Вскоре после мать и бабушка переправили Юла с сестрой в Харбин, тогда находившийся под контролем китайцев, – подальше от угрозы советского ареста. Их туда перевез Феликс – в дом, который он снял в русском квартале Новый город.
Юл был живым и непослушным мальчишкой, – писала Ирина, – его изобретательным проказам не было числа. На все у него всегда находилось решение. Если ему чего-то хотелось, а мать говорила, что у них нет на это денег, он отвечал:
– Ну так сходи в банк и купи денег.
Он много дрался и с мальчишками, и с девчонками, и учителя постоянно жаловались на него матери. Когда Маруся хотела его наказать, моя мама обычно за него заступалась[118].
Вот так он с раннего детства учился разрабатывать стратегии того, как стравливать различные авторитеты.
Взрослея посреди хаоса военных лет и семейной травмы, с последующим бегством в Китай, Юл вынужден был самими обстоятельствами воспитать в себе внутреннюю систему поддержки – сознательно сконструировать и стать собственным примером для подражания, собственным героем, своим принципом организации.
Шестилетний Юл поселился в Харбине, когда город праздновал свое тридцатилетие. Об уникальности Харбина сочинены многие тома, посвящены они и глубокомысленным дебатам о том, какой преимущественно это город, русский или китайский – как в 1910 году, так и в 1920-м и 1925-м. Посад был основан по распоряжению министра финансов Сергея Витте в 1896 году, чтобы в нем размещались рабочие, строившие Китайско-Восточную железную дорогу, и большинство населения Харбина составляли китайцы и корейцы, однако они контролировали лишь крохотную долю общего благосостояния. В 1920-х годах, по словам Стивена, почти четверть полумиллионного городского населения были русскими. «Харбин оставался крупным центром русской диаспоры до конца 1940-х годов, – писал он. – Преобладали китайцы (300 тысяч), за ними следовали корейцы (34 тыс.) и японцы (5 тыс.). Кроме того, существовали анклавы балтийских немцев, поляков, украинцев, армян, татар, грузин и эстонцев, бежавших от большевиков, а также около 13 тысяч русских евреев – некоторые жили здесь уже долго и стали видными фигурами в деловых, религиозных и ученых кругах Харбина»[119]. На самом деле, с завершением строительства КВЖД Харбин «мог тягаться с Владивостоком за главенство в регионе. И русские, и иностранные фирмы открывали в Маньчжурии свои представительства», и среди них заметными были «Бринер и компания» – со швейцарским флагом над входом.

**Задания для выполнения**
1. По чьему распоряжению и в каком году был основан посад, о котором говорится в тексте о детстве Юла?
2. Пожалуйста, напишите продолжение текста о детстве Юла, начав сразу после его последнего предложения.
Строки в этом упражнении никак не используются.

**Извлечённые строки**
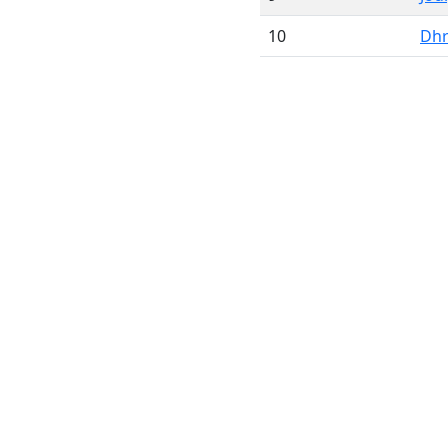
10
Dhr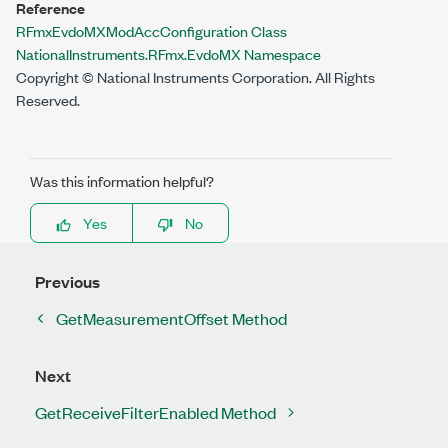
Reference
RFmxEvdoMXModAccConfiguration Class
NationalInstruments.RFmx.EvdoMX Namespace
Copyright © National Instruments Corporation. All Rights
Reserved.
Was this information helpful?
Yes
No
Previous
GetMeasurementOffset Method
Next
GetReceiveFilterEnabled Method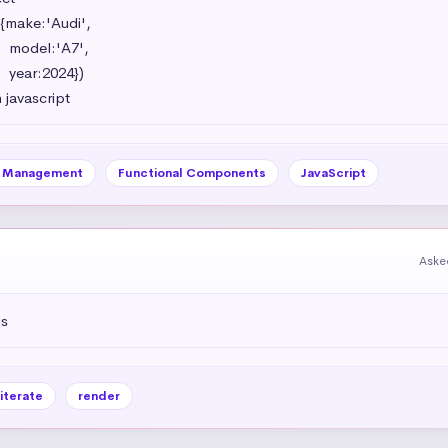
{make:'Audi',

',

})

 javascript
e Management
Functional Components
JavaScript
Aske
js
iterate
render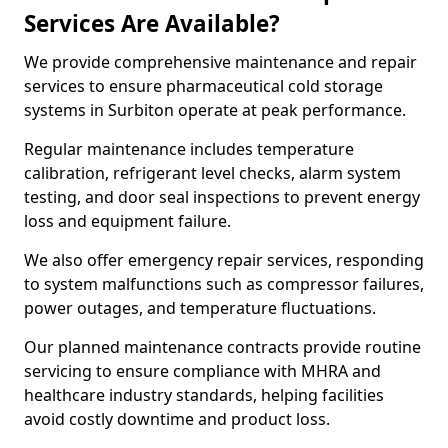
Services Are Available?
We provide comprehensive maintenance and repair
services to ensure pharmaceutical cold storage
systems in Surbiton operate at peak performance.
Regular maintenance includes temperature
calibration, refrigerant level checks, alarm system
testing, and door seal inspections to prevent energy
loss and equipment failure.
We also offer emergency repair services, responding
to system malfunctions such as compressor failures,
power outages, and temperature fluctuations.
Our planned maintenance contracts provide routine
servicing to ensure compliance with MHRA and
healthcare industry standards, helping facilities
avoid costly downtime and product loss.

**Ответы к заданиям**
1. По распоряжению министра финансов Сергея Витте в 1896 году.

2.
Школа Ассоциации молодых христиан, куда ходили дети Бринеров, – любимое заведение многих поколений учащихся. Хотя директор ее Хейг по рождению был американцем, занятия вели на русском, программа и методы преподавания копировали с русских гимназий, и начальные классы, которые Юл посещал с 6 до 11 лет, готовили к традиционно русскому дальнейшему обучению. Школа заслужила столь высокую репутацию, что ее выпускников принимали в американские университеты без вступительных экзаменовок.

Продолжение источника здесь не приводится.